WHAT THE EXERCISE ASKS - Each record below should be reproduced as it is written, with pictures left out entirely.

ENTRIES SUPPLIED -
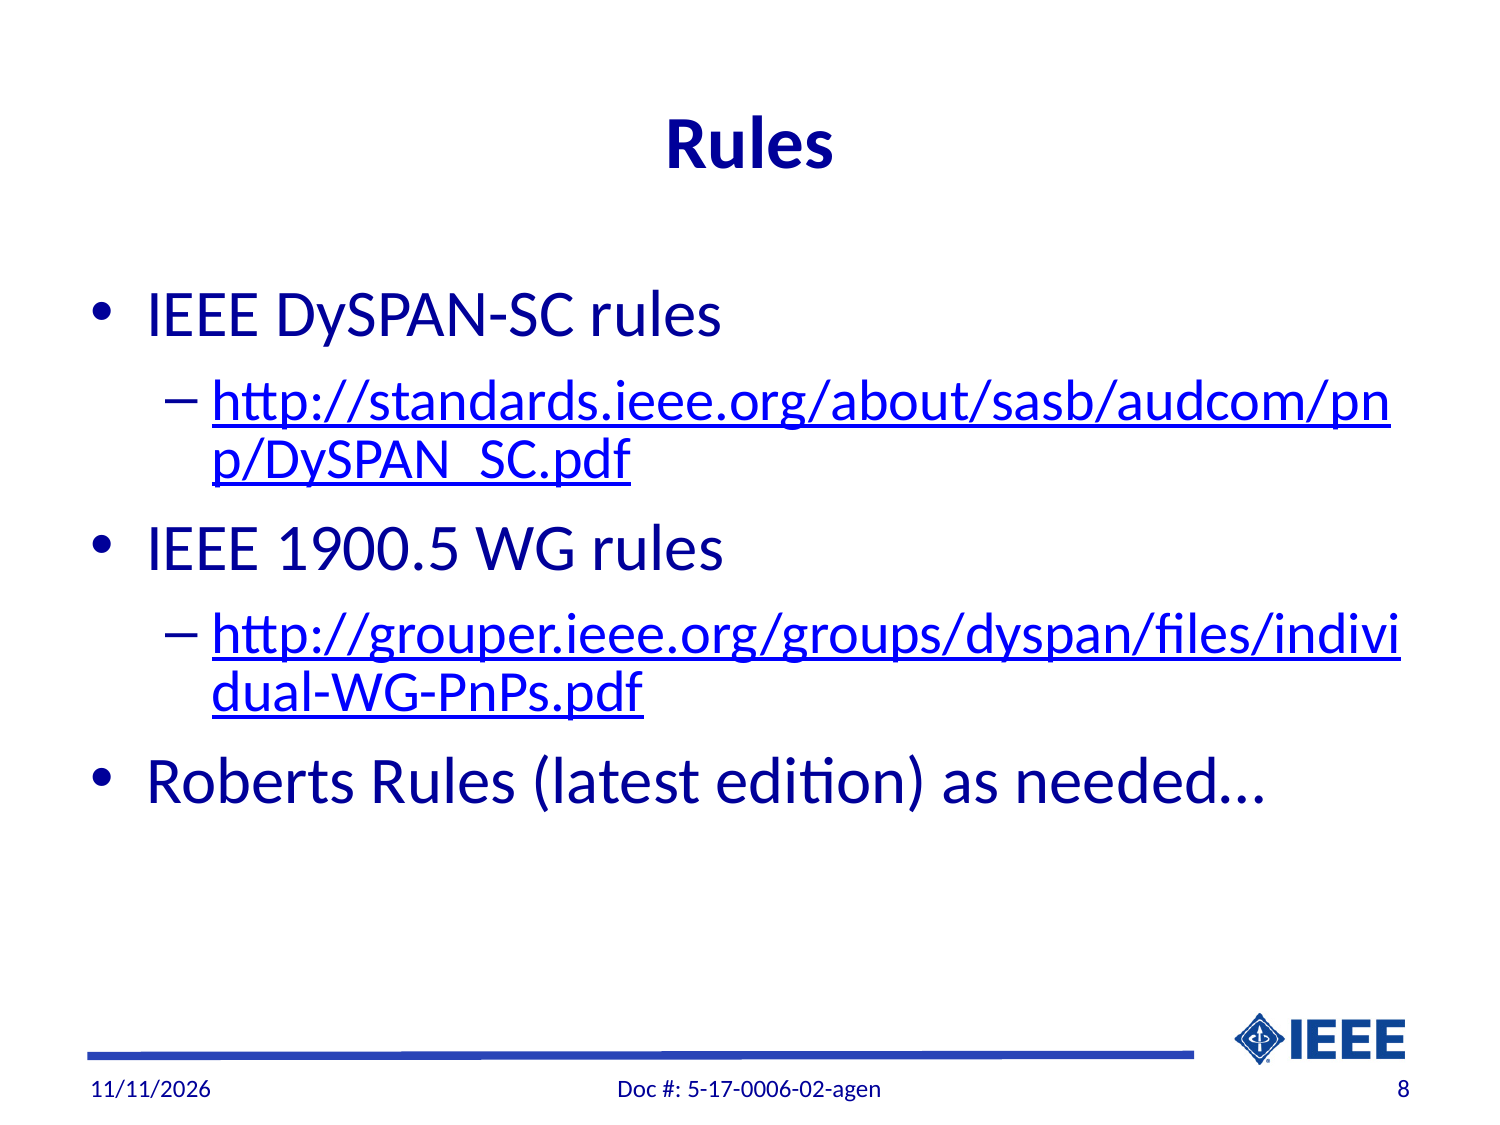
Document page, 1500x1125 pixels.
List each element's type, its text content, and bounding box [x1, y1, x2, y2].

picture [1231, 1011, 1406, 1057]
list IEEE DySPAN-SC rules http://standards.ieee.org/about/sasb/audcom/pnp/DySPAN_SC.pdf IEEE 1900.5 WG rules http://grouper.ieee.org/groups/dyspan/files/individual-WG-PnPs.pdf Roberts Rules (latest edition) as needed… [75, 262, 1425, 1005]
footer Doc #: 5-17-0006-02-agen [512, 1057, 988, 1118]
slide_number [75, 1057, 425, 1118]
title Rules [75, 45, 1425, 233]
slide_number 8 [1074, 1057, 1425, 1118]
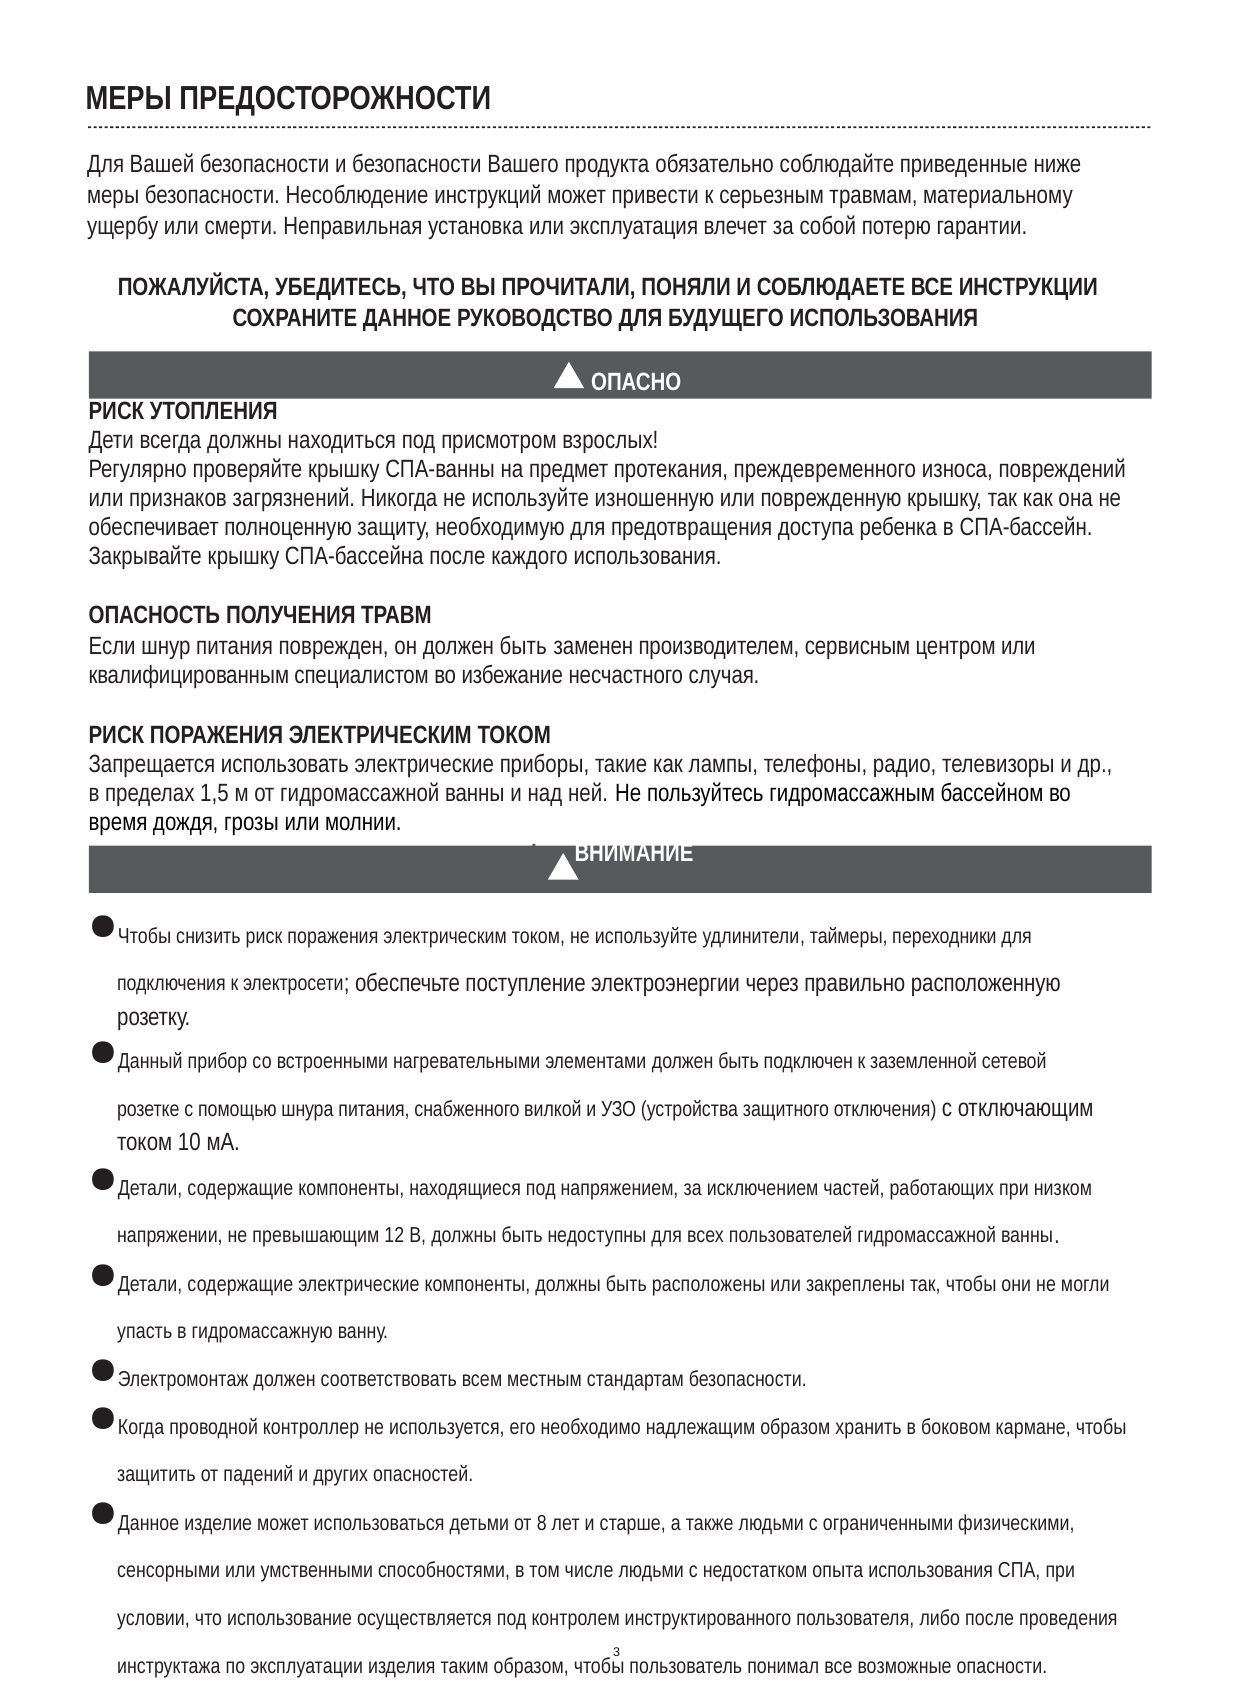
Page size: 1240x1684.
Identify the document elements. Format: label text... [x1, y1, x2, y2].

EXERCISE SOLUTION -
Document page, 1500x1125 pixels.
List each element's type, its text content, and bounding box [x1, y1, x2, y2].

picture [1231, 1011, 1406, 1057]
list IEEE DySPAN-SC rules http://standards.ieee.org/about/sasb/audcom/pnp/DySPAN_SC.pdf IEEE 1900.5 WG rules http://grouper.ieee.org/groups/dyspan/files/individual-WG-PnPs.pdf Roberts Rules (latest edition) as needed… [75, 262, 1425, 1005]
footer Doc #: 5-17-0006-02-agen [512, 1057, 988, 1118]
slide_number [75, 1057, 425, 1118]
title Rules [75, 45, 1425, 233]
slide_number 8 [1074, 1057, 1425, 1118]
Page size: 1240x1684.
Identify the document elements. Format: label text... [x1, y1, x2, y2].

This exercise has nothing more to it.